Links to original sources: Wiki Journal Post Full Journal Article
Contents 1 Clinical Question 2 Bottom Line 3 Major Points 4 Guidelines 5 Design 6 Population 6.1 Inclusion Criteria 6.2 Exclusion Criteria 6.3 Baseline Characteristics 7 Interventions 8 Outcomes 8.1 Primary Outcome 8.2 Secondary Outcomes 9 Funding 10 Further Reading
In ICU patients requiring intravascular volume resuscitation, does the choice of resuscitation fluid (albumin or saline) affect survival?
In ICU patients requiring fluid resuscitation, there is no significant difference in 28-day mortality rates between those treated with albumin and those treated with saline.

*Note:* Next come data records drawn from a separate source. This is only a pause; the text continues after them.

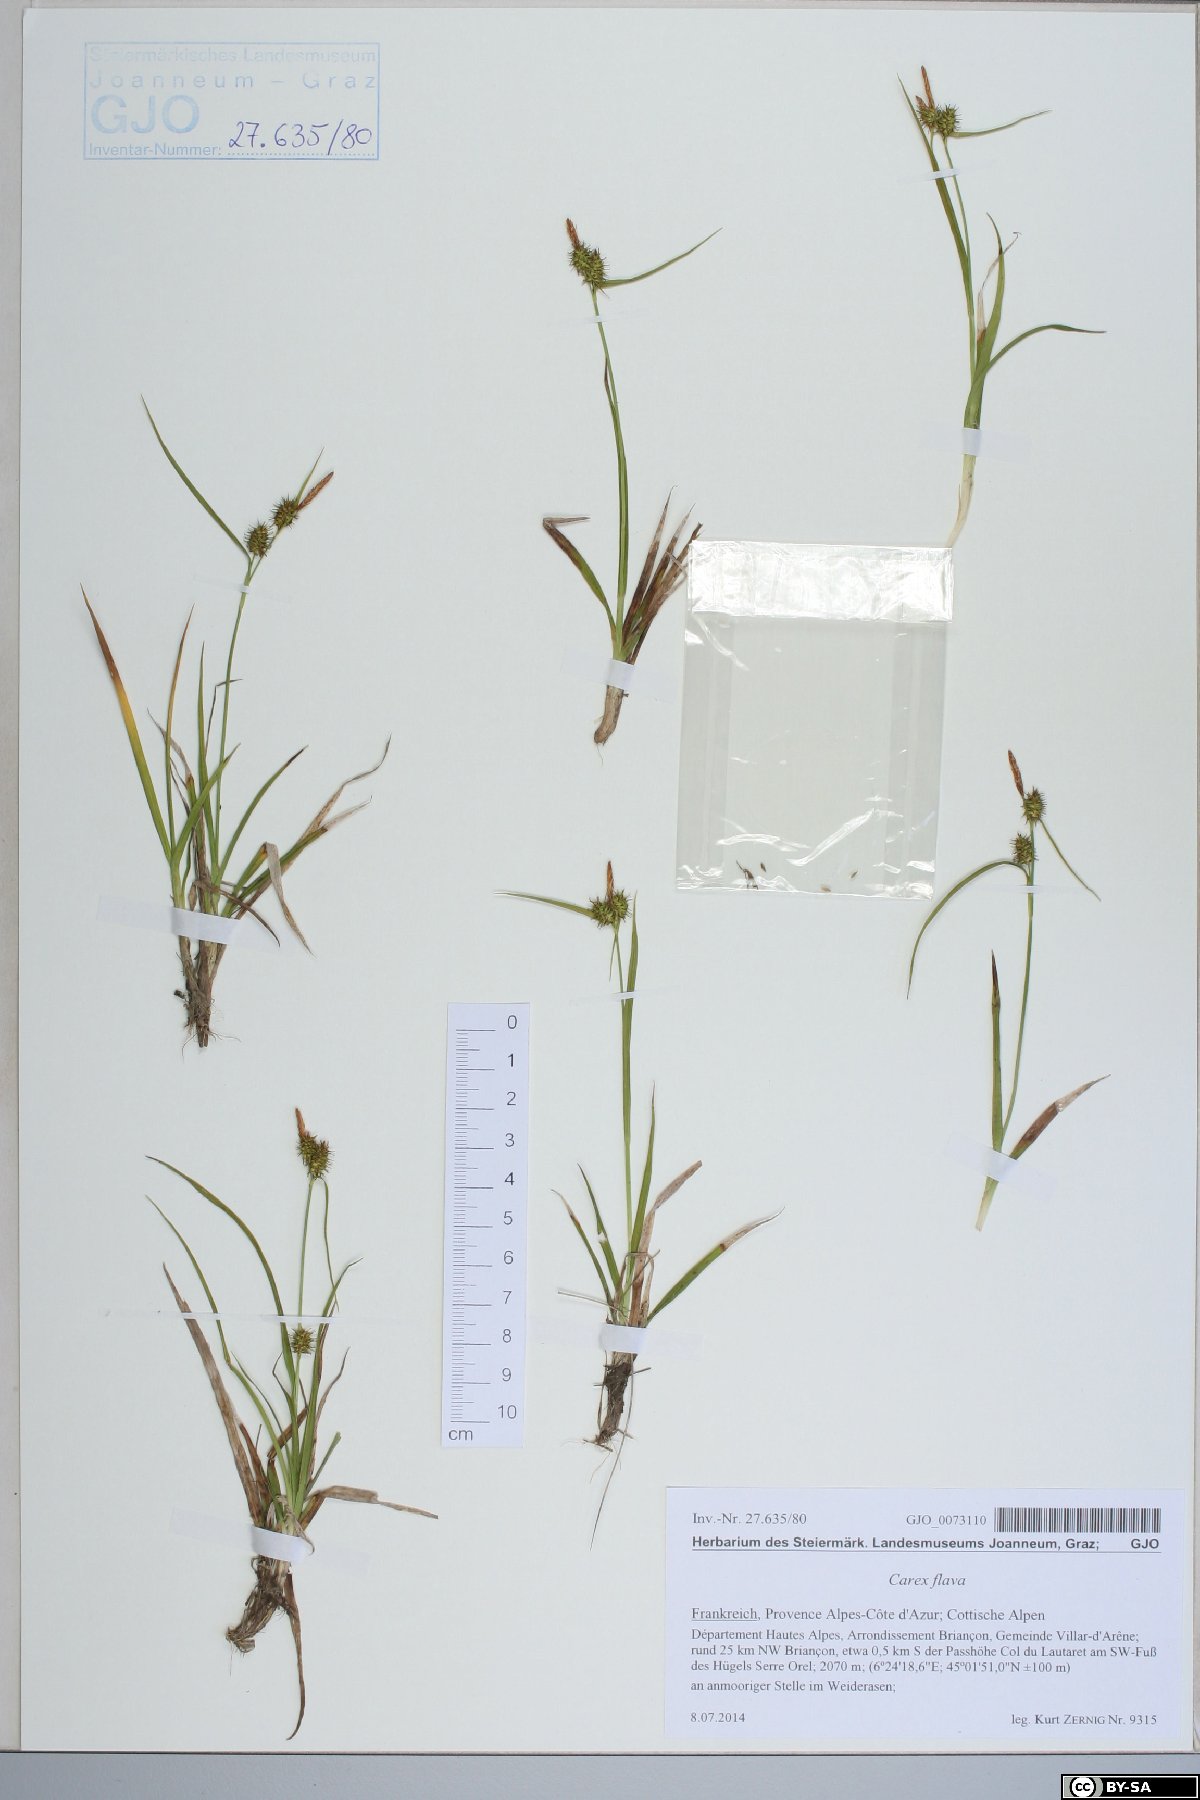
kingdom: Plantae
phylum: Tracheophyta
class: Liliopsida
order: Poales
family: Cyperaceae
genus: Carex
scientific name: Carex flava
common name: Large yellow-sedge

The SAFE study was a multicenter, double-blind, randomized trial that compared the use of 4% albumin versus normal saline for intravascular fluid resuscitation in a diverse group of ICU patients. The trial found no significant difference in 28-day mortality or in secondary outcomes like mechanical ventilation days and length of ICU stay, suggesting that albumin and saline have similar clinical efficacy for fluid resuscitation.
As of the knowledge cutoff date for this article, specific guidelines considering the results of the SAFE study have not been detailed.
Multicenter, double-blind, parallel group, randomized, placebo-controlled trial N=6,997 Albumin group (n=3,497) Saline group (n=3,500)
Inclusion Criteria: ICU patients 18 years or older requiring fluid administration to maintain or increase intravascular volume. Exclusion Criteria: Patients admitted post-cardiac surgery, post-liver transplantation, or for treatment of burns. Baseline Characteristics: Similar baseline characteristics between both groups, including APACHE II scores and organ failure assessment.
Patients were randomized to receive either 4% albumin or normal saline for intravascular fluid resuscitation in the 28 days following randomization.
Primary Outcome: Death from any cause within 28 days of randomization. Secondary Outcomes: Duration of mechanical ventilation, duration of renal-replacement therapy, length of ICU and hospital stay, rate of new single-organ, and multiple-organ failure.
Supported by multiple health boards, departments, councils, and CSL (manufacturers of Albumex).
The full text is available from the The New England Journal of Medicine as linked in the original article.